[EM] Simulating multiwinner goodness

Kristofer Munsterhjelm km-elmet at broadpark.no
Thu Mar 11 13:27:36 PST 2010

Brian Olson wrote:
> There was a question on the list a while ago, and skimming to catch
> up I didn't see a resolution, about what the right way to measure
> multiwinner result goodness is.


> This is sounding a bit like an election method definition, and I
> expect that this definition of 'what is a good result' does pretty
> much imply a method of election. At worst, given ratings ballots that
> we can treat as the simulator preferences, for not too large a set of
> winning sets of candidates, get a fast computer and run all the
> combinatoric possibilities and elect the set with the highest
> measured sum happiness.

The details of proportional representation isn't well known. 
Proportional representation itself appears to involve a tradeoff between 
accuracy - proportionality of what counts - and quality - how highly the 
individual voters rank a given candidate.

There is something similar for single-winner methods: the question of 
how much to value what few rank very highly in comparison to what some 
rank in the middle; but for single-winner methods, we at least have 
concepts like the "median voter" and desirable-sounding criteria like 
clone independence and the Condorcet criterion.

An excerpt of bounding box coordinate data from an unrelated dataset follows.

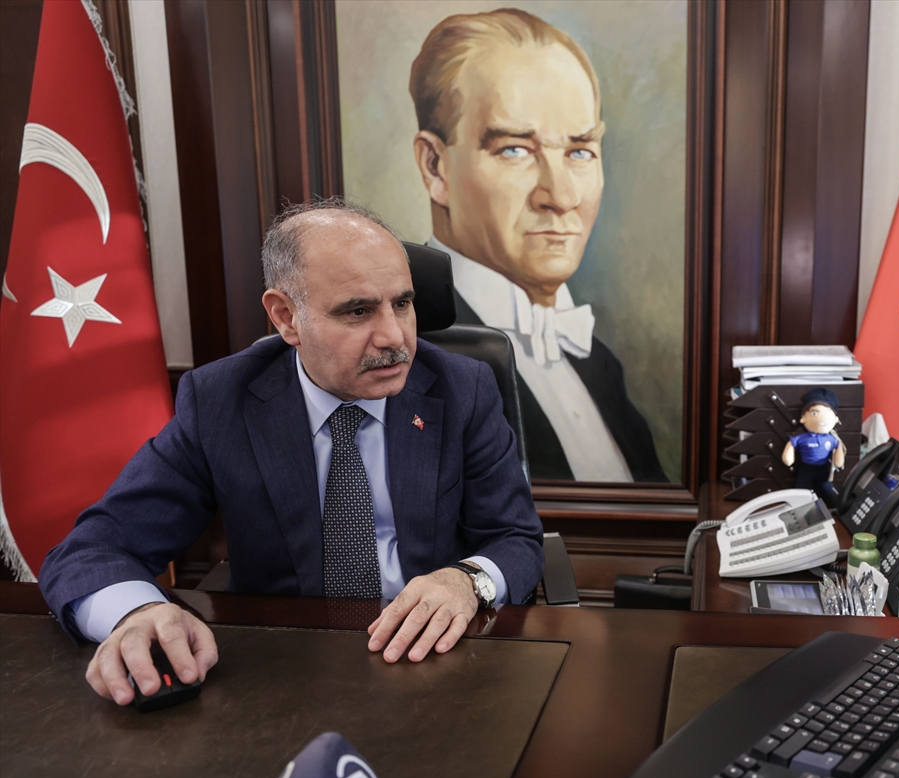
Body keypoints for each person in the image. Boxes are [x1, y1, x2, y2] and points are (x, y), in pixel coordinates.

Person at [38, 199, 544, 706]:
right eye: (358, 311)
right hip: (281, 673)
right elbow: (92, 551)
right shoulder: (221, 401)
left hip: (434, 662)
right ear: (286, 318)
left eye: (403, 304)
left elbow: (516, 538)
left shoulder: (462, 388)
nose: (395, 337)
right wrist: (136, 613)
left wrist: (466, 581)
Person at [409, 8, 667, 484]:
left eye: (580, 151)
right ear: (435, 167)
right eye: (515, 149)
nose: (562, 196)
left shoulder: (599, 363)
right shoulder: (408, 357)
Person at [780, 387, 846, 506]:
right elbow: (791, 445)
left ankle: (834, 507)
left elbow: (838, 449)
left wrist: (839, 461)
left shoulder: (832, 439)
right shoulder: (801, 438)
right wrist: (788, 458)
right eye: (814, 413)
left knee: (827, 489)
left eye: (827, 413)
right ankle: (799, 507)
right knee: (801, 489)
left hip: (823, 469)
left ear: (835, 419)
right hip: (806, 469)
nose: (821, 418)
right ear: (803, 417)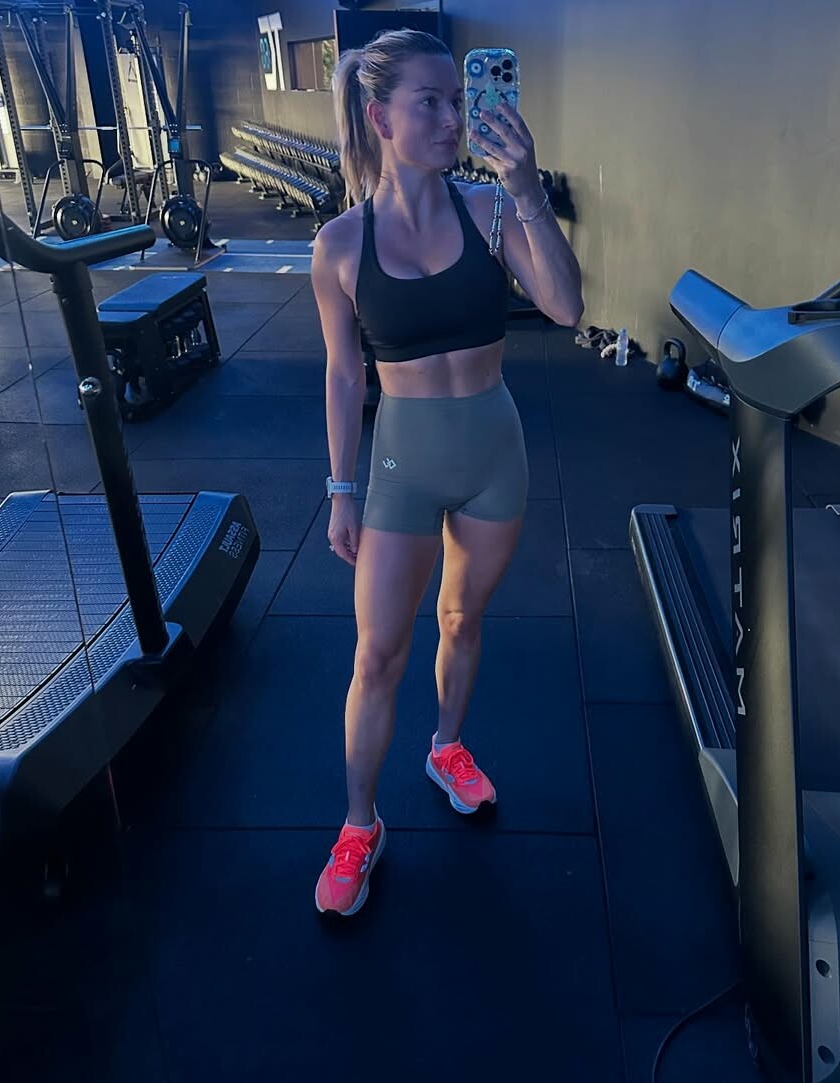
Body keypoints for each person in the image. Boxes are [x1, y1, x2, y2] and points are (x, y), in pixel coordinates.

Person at [311, 28, 583, 917]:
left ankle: (446, 746)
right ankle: (359, 825)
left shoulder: (492, 210)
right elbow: (344, 374)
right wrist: (340, 487)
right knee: (376, 654)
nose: (452, 118)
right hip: (402, 464)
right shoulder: (340, 244)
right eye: (429, 101)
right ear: (380, 117)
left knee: (463, 619)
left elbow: (566, 306)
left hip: (494, 452)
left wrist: (527, 188)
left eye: (457, 100)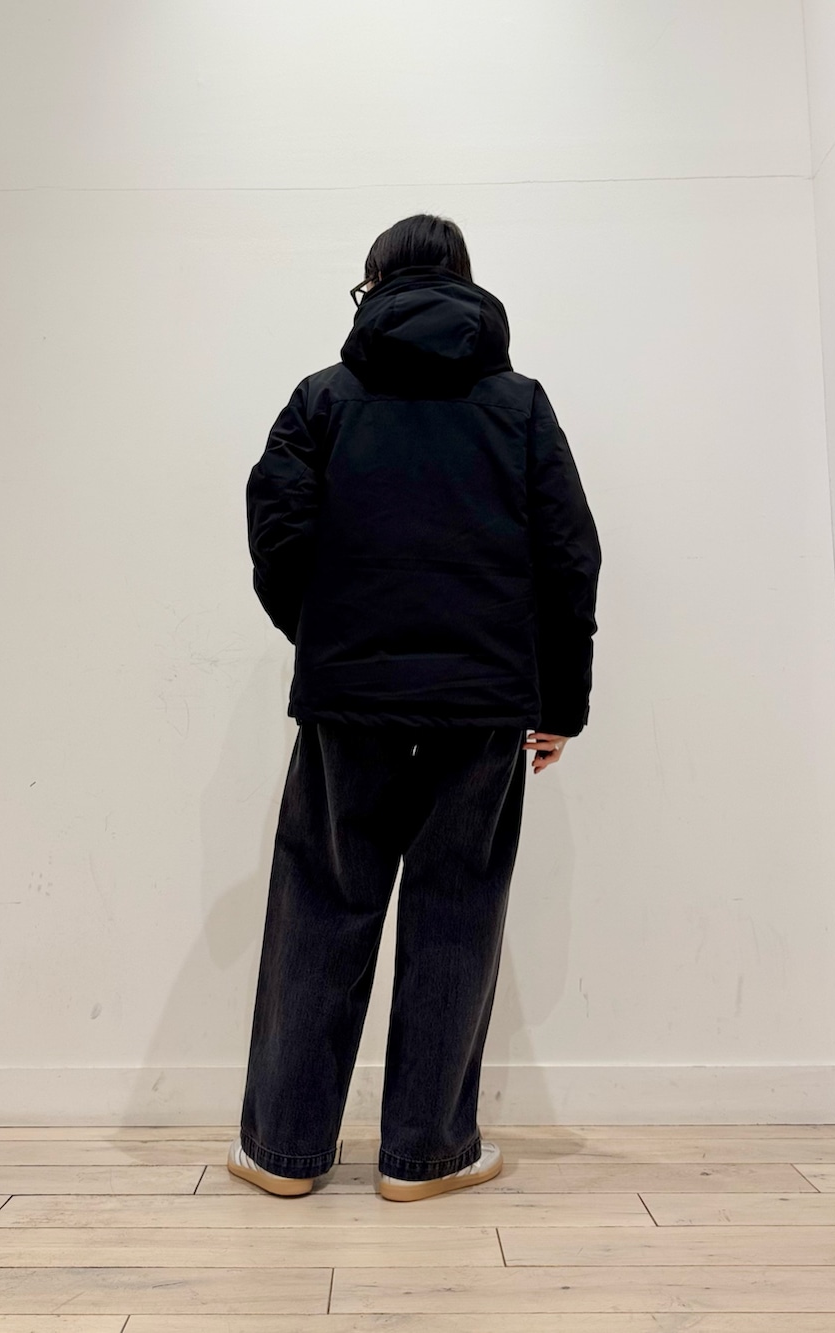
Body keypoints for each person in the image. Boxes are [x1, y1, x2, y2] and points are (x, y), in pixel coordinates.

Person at [228, 213, 601, 1202]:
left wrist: (330, 637)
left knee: (321, 906)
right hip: (481, 706)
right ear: (468, 286)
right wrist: (560, 700)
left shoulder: (324, 398)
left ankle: (283, 1154)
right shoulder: (517, 406)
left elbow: (276, 534)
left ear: (372, 288)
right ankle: (424, 1158)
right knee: (454, 913)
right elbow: (570, 555)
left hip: (350, 703)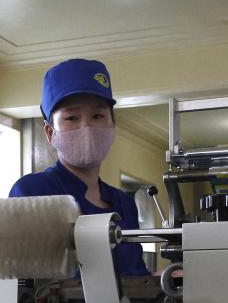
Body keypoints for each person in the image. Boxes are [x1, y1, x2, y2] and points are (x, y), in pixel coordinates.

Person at [9, 58, 150, 276]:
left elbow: (135, 279)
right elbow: (23, 285)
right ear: (49, 132)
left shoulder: (124, 204)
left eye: (98, 115)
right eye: (72, 118)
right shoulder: (33, 193)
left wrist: (161, 283)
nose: (86, 127)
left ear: (113, 124)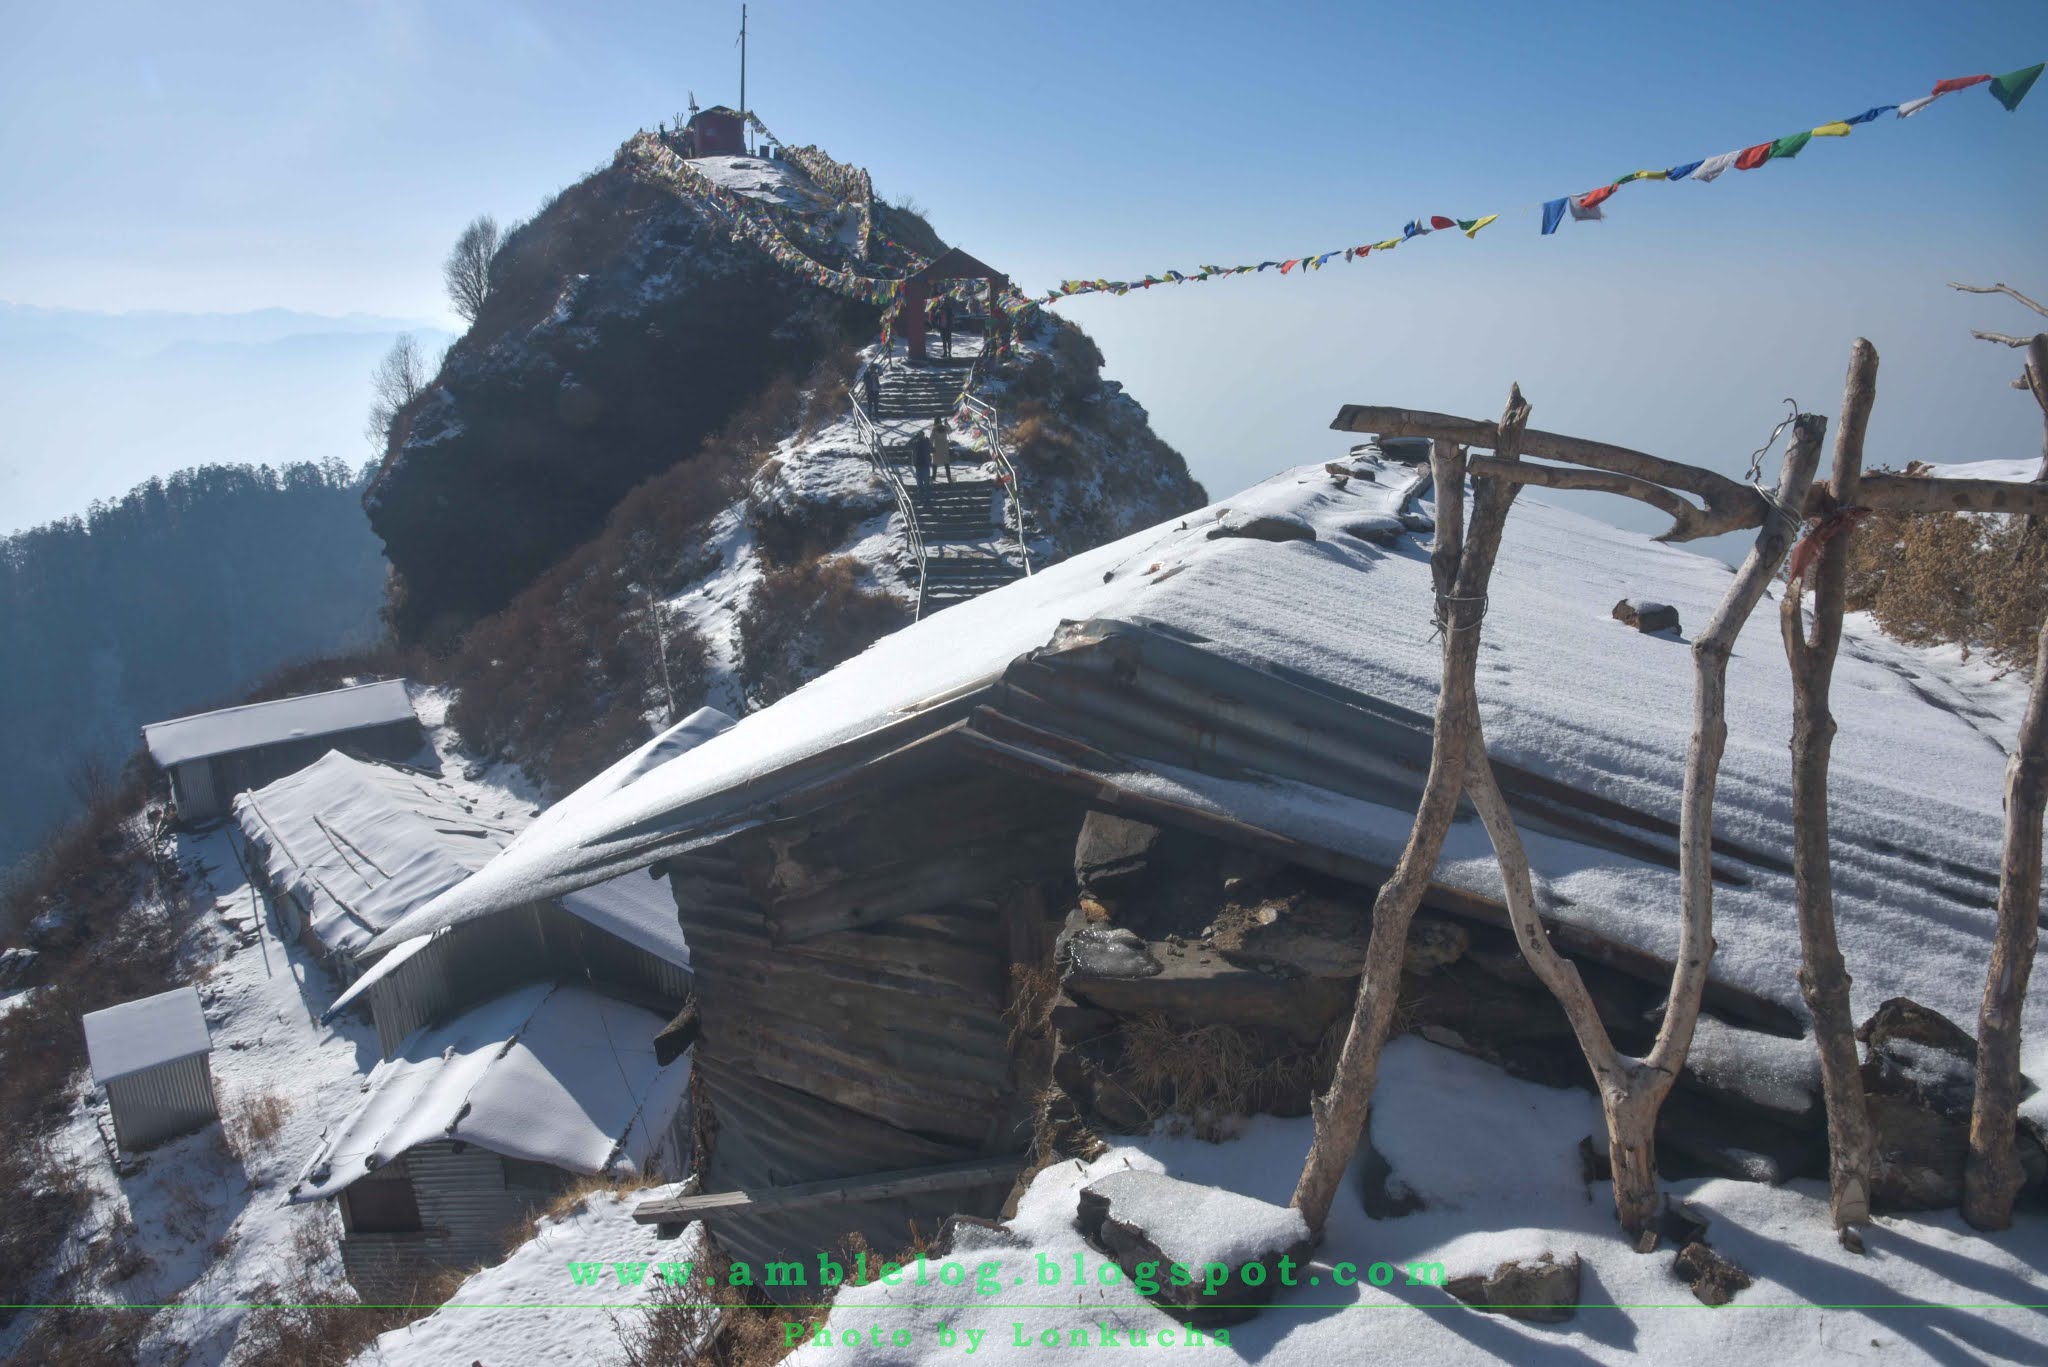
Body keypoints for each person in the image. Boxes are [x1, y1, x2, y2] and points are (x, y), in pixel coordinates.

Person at [910, 427, 933, 499]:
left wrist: (914, 437)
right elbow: (933, 450)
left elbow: (907, 445)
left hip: (919, 465)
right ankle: (927, 498)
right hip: (925, 465)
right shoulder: (926, 443)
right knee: (926, 484)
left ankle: (921, 498)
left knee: (920, 484)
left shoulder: (915, 443)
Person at [932, 416, 953, 484]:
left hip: (937, 448)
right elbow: (950, 431)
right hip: (944, 448)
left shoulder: (934, 429)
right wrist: (946, 423)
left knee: (934, 463)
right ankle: (949, 478)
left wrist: (930, 448)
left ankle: (934, 476)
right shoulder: (945, 428)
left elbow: (931, 439)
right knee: (946, 464)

What I'm trying to say is that before we can optimize, we must know what 
it is we're going to optimize -- or proceed in a vague direction using 
feedback (as is part of my reason for experimenting with multiwinner 
methods). What would be analogous to the median voter concept for 
multiwinner elections - accurate reproduction of opinion space? 
According to what measure? And so on...

> Another thing we could measure in multiwinner elections (and possibly
> single winner) is the Gini inequality measure. If we have a result
> with both pretty high average happiness and low inequality, that's a
> good result.

The proportionality scoring part of my election methods program works 
somewhat like this, according to a very simple model. Every candidate 
and voter has a binary n-vector of ayes/nays (representing binary 
opinions). Voters prefer candidates closer to them (Hamming distance 
wise). Then the proportion of each bit being a "yes" can be measured 
both for the elected council and for the people in general, and the 
closer the better.

I use either root mean squared error or the Sainte-Lague index for 
measuring error, though my program can also use the Gini (or the 
Loosemore-Hamby index for that matter).